◆ **Bagian Teks**:
* * * * *
Menteri ESDM Arifin Tasrif Saat Lakukan Pengecekan pasokan di Terminal Bahan Bakar Minyak (TBBM) Pertamina Intergrated Terminal di Surabaya (Foto:dok) |
"Kemarin sudah
kita bahas di rapat, jadi kita masih nahan sampai Juni kita upayakan dengan
stok yang ada. Nah selesai Juni memang harus ada (evaluasi). Kalau ini tidak
berkesudahan konflik kan harus ada langkah yang pas," ujar Arifin.
Namun, Arifin belum
bisa memastikan apakah penyesuaiannya nanti berlaku untuk BBM nonsubsidi dan
BBM subsidi, dan apakah harganya akan naik atau turun. Hal tersebut
menyesuaikan dengan perkembangan konflik geopolitik dan harga minyak mentah.
* * * * *
◆ **Baris Data**:
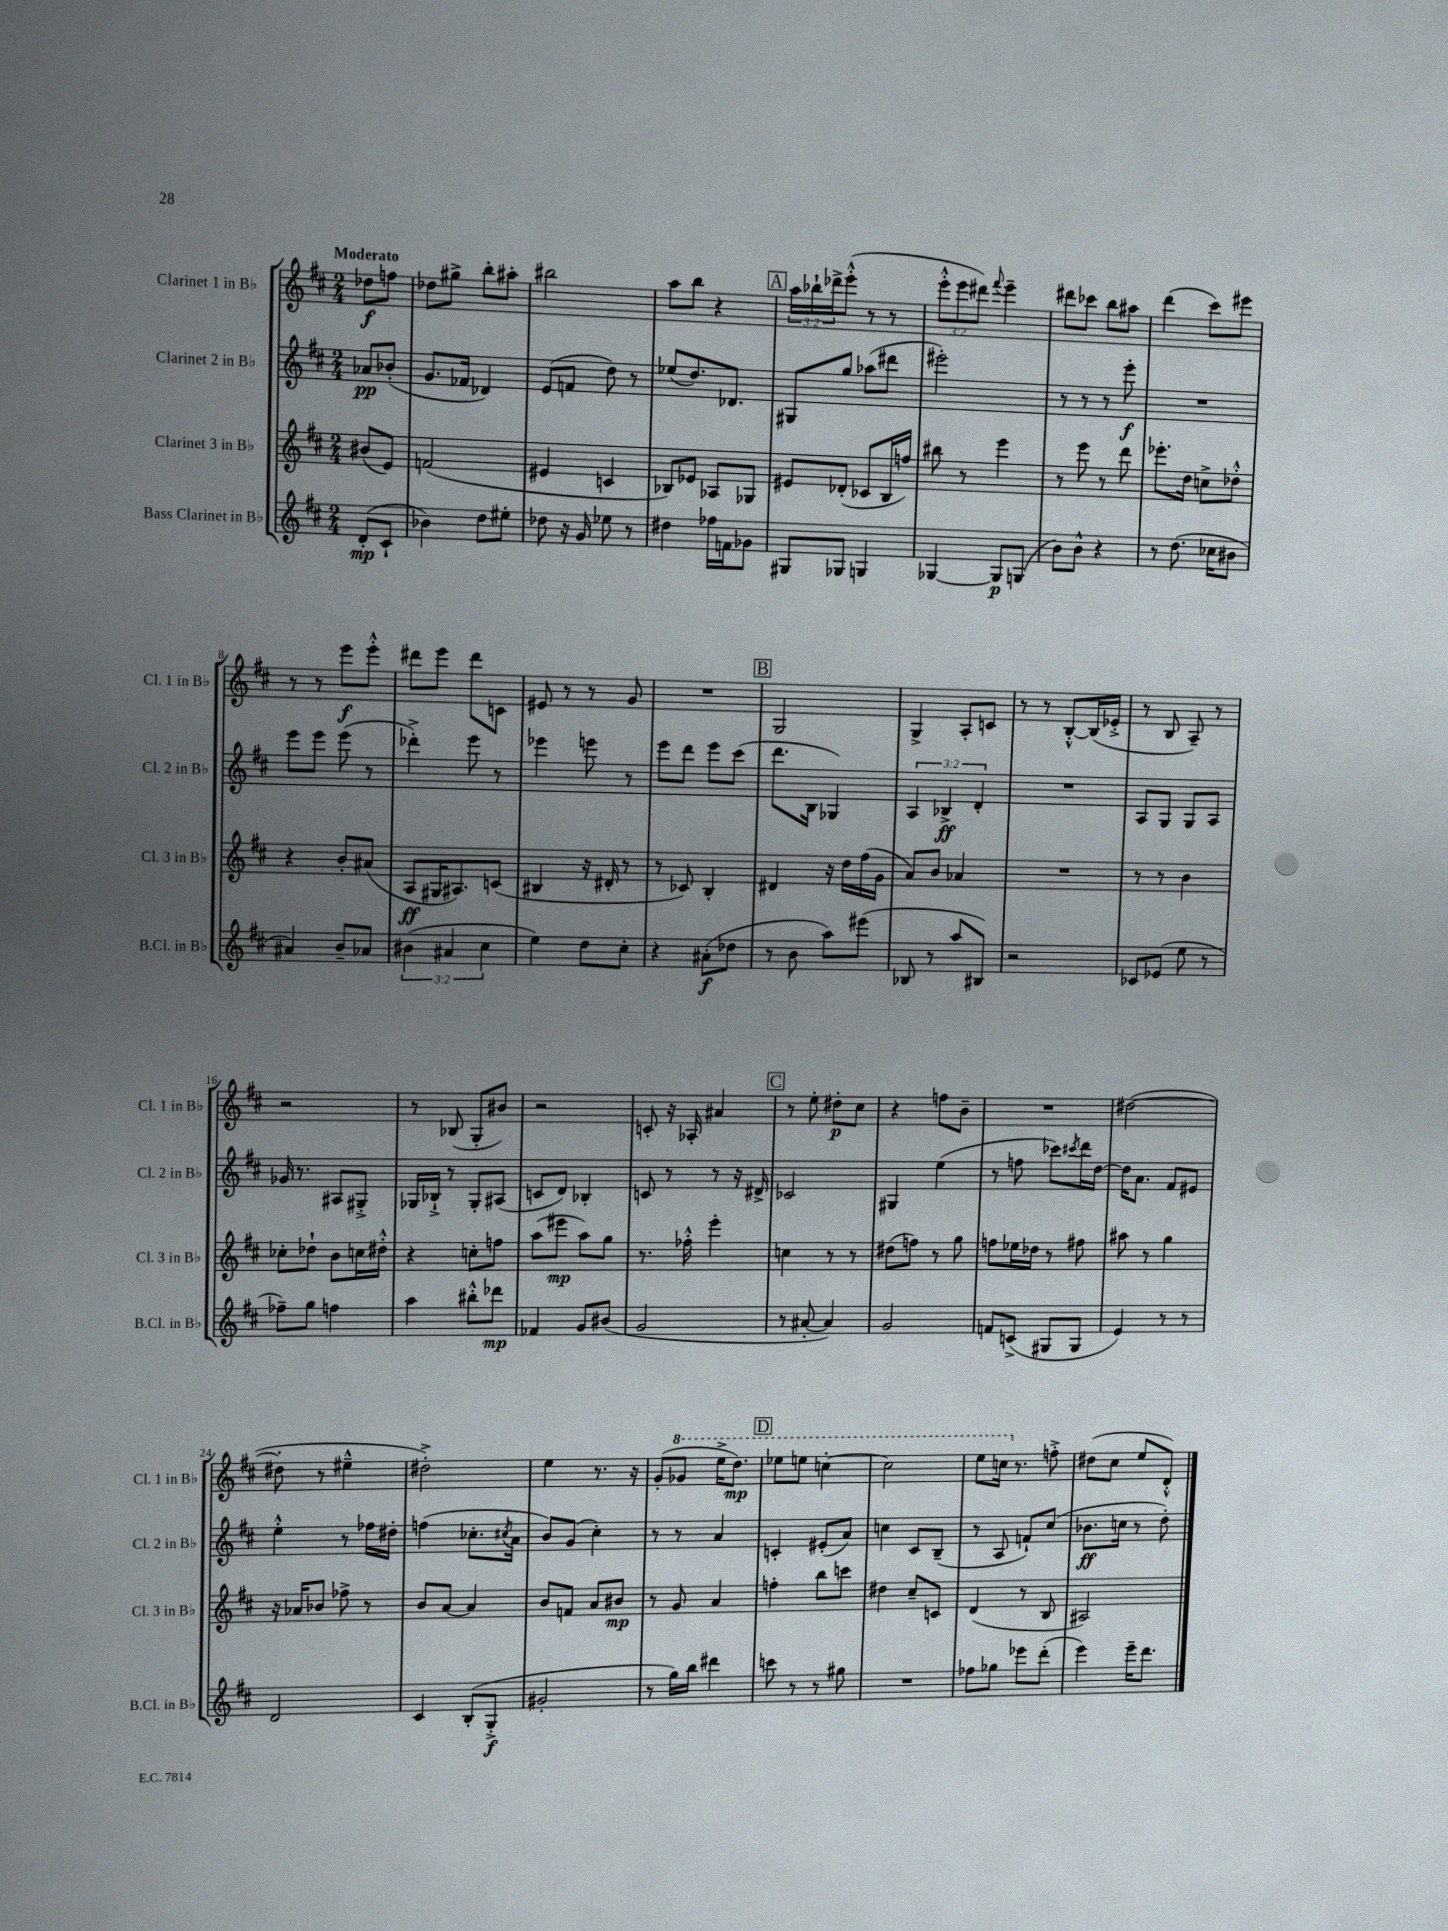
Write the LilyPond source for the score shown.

<<
\new StaffGroup <<
\new Staff = "s0" \with { instrumentName = "Clarinet 1 in Bb" shortInstrumentName = "Cl. 1 in Bb" } {
    \clef treble \key d \major \numericTimeSignature \time 2/4 \override Staff.TupletNumber.text = #tuplet-number::calc-fraction-text \partial 4 \tempo "Moderato"
    des''8\f f''8 |
    des''8 gis''8-> b''8-. ais''8-. |
    bis''2 |
    a''8 b''8 r4 |
    \mark \markup { \box "A" } \tuplet 3/2 { a''16 bes''16-! des'''16-> } e'''8-.-^( r8 r8 |
    \tuplet 3/2 { e'''8-.-^ e'''8 dis'''8) } \appoggiatura { fis'''8 } e'''4-- |
    dis'''8 ces'''8 b''8 ais''8 |
    d'''4( cis'''8) eis'''8 |
    r8 r8 e'''8\f e'''8-.-^ |
    dis'''8 e'''8 dis'''8 c'8 |
    eis'8 r8 r8 g'8 |
    R2 |
    \mark \markup { \box "B" } g2 |
    g4-> a8-. c'8 |
    r8 r8 b8~-.-^ b16( ees'16-.-> |
    r8 b8 a8--) r8 |
    r2 |
    r8 bes8( g8-. bis'8) |
    r2 |
    c'8-. r16 aes16-. ais'4 |
    \mark \markup { \box "C" } r8 e''8-. dis''8-.\p cis''8 |
    r4 f''8 b'8-- |
    R2 |
    dis''2~( |
    dis''8-. r8 eis''4---^ |
    dis''2-.->) |
    e''4 r8. r16 |
    g'8-.( \ottava #1 ges''8 e'''16-> d'''8.\mp) |
    \mark \markup { \box "D" } ees'''8 e'''8 c'''4~-. |
    c'''2 |
    e'''8 c'''16 \ottava #0 r8. f''8-.-> |
    dis''8( cis''8 e''8 d'8-.-^) \bar "|." |
}
\new Staff = "s1" \with { instrumentName = "Clarinet 2 in Bb" shortInstrumentName = "Cl. 2 in Bb" } {
    \clef treble \key d \major \numericTimeSignature \time 2/4 \override Staff.TupletNumber.text = #tuplet-number::calc-fraction-text \partial 4
    aes'8\pp bes'8-.( |
    g'8. fes'16 des'4) |
    e'8( f'8 d''8) r8 |
    ees''8( d''8.) des'8. |
    \mark \markup { \box "A" } gis8 g''8 aes''8( dis'''8 |
    eis'''2-.) |
    r8 r8 r8 e'''8-.\f |
    R2 |
    e'''8 e'''8 e'''8( r8 |
    des'''4-.->) e'''8 r8 |
    ees'''4 e'''8 r8 |
    e'''8 d'''8 e'''8 cis'''8( |
    \mark \markup { \box "B" } d'''8. b16 ges4) |
    \tuplet 3/2 { a4 bes4->\ff d'4-. } |
    R2 |
    a8 g8 g8 a8 |
    ges'16 r8. ais8 gis8-.-> |
    ges16 bes16-!-> r8 ges8-. ais8( |
    c'8 d'8) bes4-. |
    c'8 r8 r8 r16 dis'16-> |
    \mark \markup { \box "C" } ces'2 |
    gis4 e''4( |
    r8 f''8 ces'''8) \acciaccatura { cis'''8 } d'''16 d''16~ |
    d''16 a'8. fis'8 eis'8 |
    e''4-.-^ r8 fes''16 dis''16-. |
    f''4( ces''8.-. \acciaccatura { cis''8 } a'16 |
    b'8) g'8( cis''4-.) |
    r8 r8 a'4 |
    \mark \markup { \box "D" } c'4-. eis'8-.( a'8) |
    c''4 cis'8 b8--( |
    r8 a8 f'8-!) cis''8( |
    bes'8.\ff c''16 r8 d''8-.) \bar "|." |
}
\new Staff = "s2" \with { instrumentName = "Clarinet 3 in Bb" shortInstrumentName = "Cl. 3 in Bb" } {
    \clef treble \key d \major \numericTimeSignature \time 2/4 \partial 4
    bis'8( e'8) |
    f'2( |
    eis'4 c'4 |
    bes8) ees'8 aes8 ges8 |
    \mark \markup { \box "A" } eis'8 des'8-.( ces'8 b16 f''16) |
    bis''8 r8 e'''4 |
    r8 e'''8 r8 d'''8 |
    ees'''8.-. d''16 c''8-> des''8-.-^ |
    r4 b'8-. ais'8( |
    a8\ff gis16 ais8.) c'8( |
    bis4 r16 dis'16-. r8 |
    r8 ces'8) b4-. |
    \mark \markup { \box "B" } dis'4 r16 d''16 fis''16( g'16 |
    a'8) b'8 aes'4 |
    R2 |
    r8 r8 b'4 |
    ces''8-. des''8-! b'8 c''16 dis''16-.-^ |
    r4 c''8-. f''8 |
    a''8( eis'''8\mp a''8) g''8 |
    r8. fes''16-.-^ e'''4-. |
    \mark \markup { \box "C" } c''4 r8 r8 |
    dis''8( f''8) r8 g''8 |
    f''8 ees''16 des''16 r8 fis''8 |
    ais''8 r8 g''4 |
    r16 aes'16 bes'8 fes''8-> r8 |
    b'8 a'8~ a'4 |
    b'8 f'8 a'8 bis'8\mp |
    r8 g'8 a'4 |
    \mark \markup { \box "D" } f''4-. b''8 c'''8 |
    dis''4 cis''8-- c'8 |
    d'4( r8 b8 |
    ais2) \bar "|." |
}
\new Staff = "s3" \with { instrumentName = "Bass Clarinet in Bb" shortInstrumentName = "B.Cl. in Bb" } {
    \clef treble \key d \major \numericTimeSignature \time 2/4 \override Staff.TupletNumber.text = #tuplet-number::calc-fraction-text \partial 4
    d'8-.\mp( cis'8-! |
    bes'4) d''8 eis''8-. |
    des''8 r16 g'16 ees''8 r8 |
    dis''4 fes''16 f'16 ges'8 |
    \mark \markup { \box "A" } gis8 ges8 g4 |
    ges4~ ges8\p g8( |
    b'8) b'8-^ r4 |
    r8 d''8.( ces''16 bis'8 |
    ais'4) b'8-- aes'8 |
    \tuplet 3/2 { bis'4( ais'4 cis''4 } |
    e''4) d''8 cis''8-. |
    r4 ais'8-.\f( des''8 |
    \mark \markup { \box "B" } r8 b'8 a''8) eis'''8( |
    bes8 r8 a''8 bis8) |
    r2 |
    ces'8 ees'8( e''8 r8 |
    fes''8--) g''8 f''4 |
    a''4 bis''8-.-^ des'''8\mp |
    fes'4 g'8 bis'8( |
    g'2 |
    \mark \markup { \box "C" } r8 ais'8~-. ais'4) |
    g'2 |
    f'8 c'8->( gis8 gis8 |
    e'4) r8 r8 |
    d'2 |
    cis'4 b8-.( g8-.->\f |
    gis'2-. |
    r8 g''16) b''16 dis'''4 |
    \mark \markup { \box "D" } c'''8 r8 r8 gis''8 |
    R2 |
    fes''8 ges''8 ees'''8 d'''8-.( |
    e'''4) e'''16-- d'''8. \bar "|." |
}
>>
>>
* * * * *
◆ **Yang Harus Dikerjakan**:
[a] Tolong ringkas paragraf dalam bagian teks yang diawali "Namun, Arifin belum" menjadi daftar poin berisi fakta utamanya.
[b] Menurut bagian teks, sampai bulan apa Arifin mengatakan pihaknya masih menahan dengan stok yang ada?
[c] Tulis ulang tanpa perubahan potongan bagian teks dari "Namun, Arifin belum" sampai "harga minyak mentah.".

◆ **Jawaban di Bawah**:
[a]
- Arifin belum bisa memastikan apakah penyesuaian nanti berlaku untuk BBM nonsubsidi dan BBM subsidi.
- Ia juga belum bisa memastikan apakah harganya akan naik atau turun.
- Hal itu menyesuaikan dengan perkembangan konflik geopolitik dan harga minyak mentah.

[b] Sampai Juni.

[c]
Namun, Arifin belum
bisa memastikan apakah penyesuaiannya nanti berlaku untuk BBM nonsubsidi dan
BBM subsidi, dan apakah harganya akan naik atau turun. Hal tersebut
menyesuaikan dengan perkembangan konflik geopolitik dan harga minyak mentah.